The primary deliverable is an interactive ML application built and published in Hex. This repository serves as the canonical, reproducible source for the model, evaluation data, and diagnostics used by the app.
This project reframes the classic Titanic survival prediction problem as a trust, error analysis, and interpretability challenge, rather than a leaderboard optimization task.
The Hex app guides users through three layers:
- Survival Prediction — interactive inference for a hypothetical passenger
- Prediction Drivers — local explanations showing why the model predicts survival or death
- Error Patterns — global evaluation revealing where the model struggles and why
A key design principle is that evaluation is data-driven and externalized: model behavior is exposed via reusable evaluation datasets rather than hard-coded logic.
Version 2 introduces a universal evaluation dataset, generated offline using out-of-fold (OOF) predictions, and uploaded to Hex.
This enables:
- Fast app performance (no heavy recomputation at runtime)
- Rich, open-ended analysis via Hex Threads
- Reproducible global diagnostics (error rates, cohort analysis, uncertainty, SHAP-based insights)
Threads can now answer questions like:
- Which passenger groups does the model struggle with most?
- Where is the model confidently wrong?
- Which features drive disagreement or uncertainty across groups?
without changing the inference code.
This repository intentionally includes model and evaluation artifacts to support reproducibility of the Hex app.

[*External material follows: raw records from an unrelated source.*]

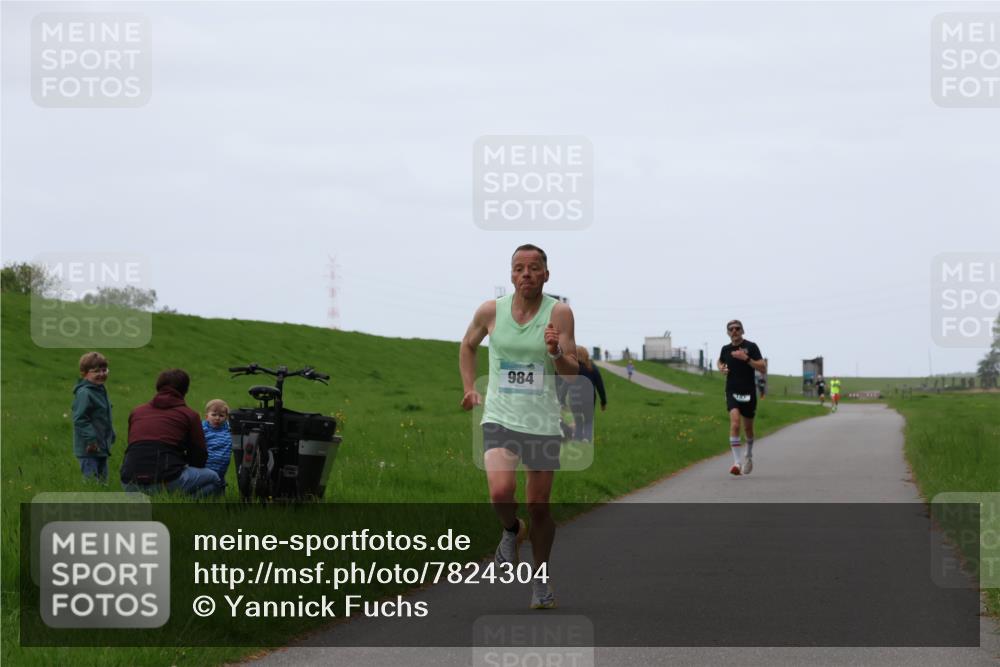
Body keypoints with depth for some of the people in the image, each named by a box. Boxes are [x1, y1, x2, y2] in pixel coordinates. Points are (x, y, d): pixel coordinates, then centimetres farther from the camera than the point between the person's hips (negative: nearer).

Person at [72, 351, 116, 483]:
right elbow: (80, 419, -22)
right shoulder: (84, 393, -17)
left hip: (101, 447, 10)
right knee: (91, 480, -11)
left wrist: (111, 436, 22)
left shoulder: (101, 391, 14)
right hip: (89, 448, -10)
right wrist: (91, 438, -26)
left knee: (102, 479, 14)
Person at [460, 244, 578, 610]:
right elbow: (468, 345, 20)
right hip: (500, 418, 0)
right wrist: (469, 388, 13)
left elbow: (572, 372, -5)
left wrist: (556, 353, -25)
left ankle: (541, 576, 27)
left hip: (543, 423, 0)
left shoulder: (559, 313, -5)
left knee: (539, 507, 5)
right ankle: (511, 531, 12)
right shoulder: (491, 311, -1)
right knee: (501, 492, -22)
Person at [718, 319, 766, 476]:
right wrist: (721, 368, 5)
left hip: (748, 393, -1)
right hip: (732, 392, 1)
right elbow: (720, 361, 29)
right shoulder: (725, 349, 5)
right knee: (735, 423, -21)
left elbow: (763, 368, -12)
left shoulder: (751, 347, -5)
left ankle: (749, 455, 43)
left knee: (748, 428, 14)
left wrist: (746, 358, -22)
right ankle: (736, 462, -27)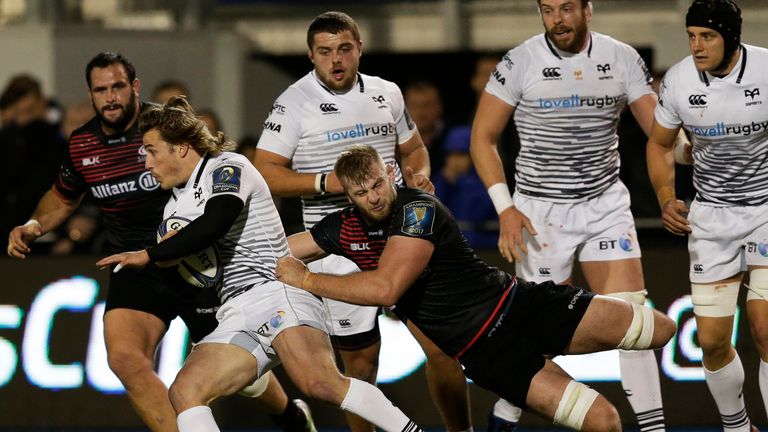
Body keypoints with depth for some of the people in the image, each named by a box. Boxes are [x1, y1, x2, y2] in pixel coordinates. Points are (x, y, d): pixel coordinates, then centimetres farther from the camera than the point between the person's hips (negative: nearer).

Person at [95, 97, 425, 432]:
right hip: (236, 318, 8)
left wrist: (148, 255, -11)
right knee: (184, 392, -18)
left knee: (319, 384, -33)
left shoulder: (228, 167, 0)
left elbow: (213, 225, -19)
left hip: (276, 292, -8)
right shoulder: (176, 206, 25)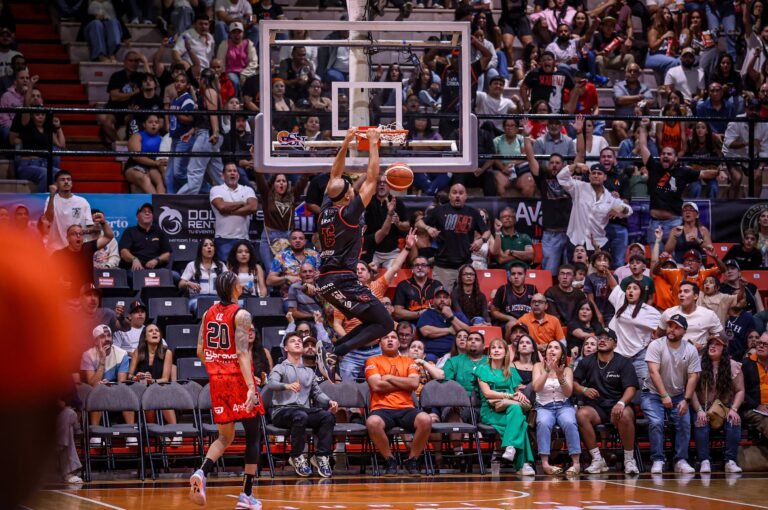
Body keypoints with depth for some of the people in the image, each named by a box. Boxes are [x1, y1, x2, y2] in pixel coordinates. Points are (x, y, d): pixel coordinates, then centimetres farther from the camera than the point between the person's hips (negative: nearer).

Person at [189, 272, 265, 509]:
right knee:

- Local experimentation, modeling, and validation in Python
- Feature engineering and model selection using cross-validation
- Offline evaluation using out-of-fold predictions
- Canonical artifacts used by the Hex app and Threads
- This is not the deployed application itself
- The interactive UI, charts, and AI-powered Threads live in Hex
artifacts/
├── model.joblib # Final RandomForest model
├── scaler.joblib # Feature scaler
├── feature_names.json # Model feature contract
├── metrics.json # Offline OOF accuracy and evaluation metadata
├── evaluation_universe.csv # OOF predictions + features + ground truth
├── prediction_error_rates.csv # Error rates by cohort
└── ground_truth_by_cohort.csv # Ground truth survival rates by cohort
These artifacts ensure that:
- All reported metrics are verifiable
- Threads operate over a transparent, inspectable evaluation dataset
- Python 3.11
- pandas, NumPy
- scikit-learn
- SHAP (offline explainability)
- Jupyter
- Hex (notebooks, apps, Threads)
hex-a-thon/
├── notebooks/ # Modeling, validation, evaluation, exports
├── artifacts/ # Models and evaluation datasets (committed)
├── submissions/ # Kaggle submission artifacts
├── requirements.txt
└── README.md
- Model performance is reported using out-of-fold cross-validation, not a single holdout split.
- Metrics shown in the app are offline evaluation results, provided for context and trust.
- The app prioritizes interpretability, error awareness, and user understanding over optimization.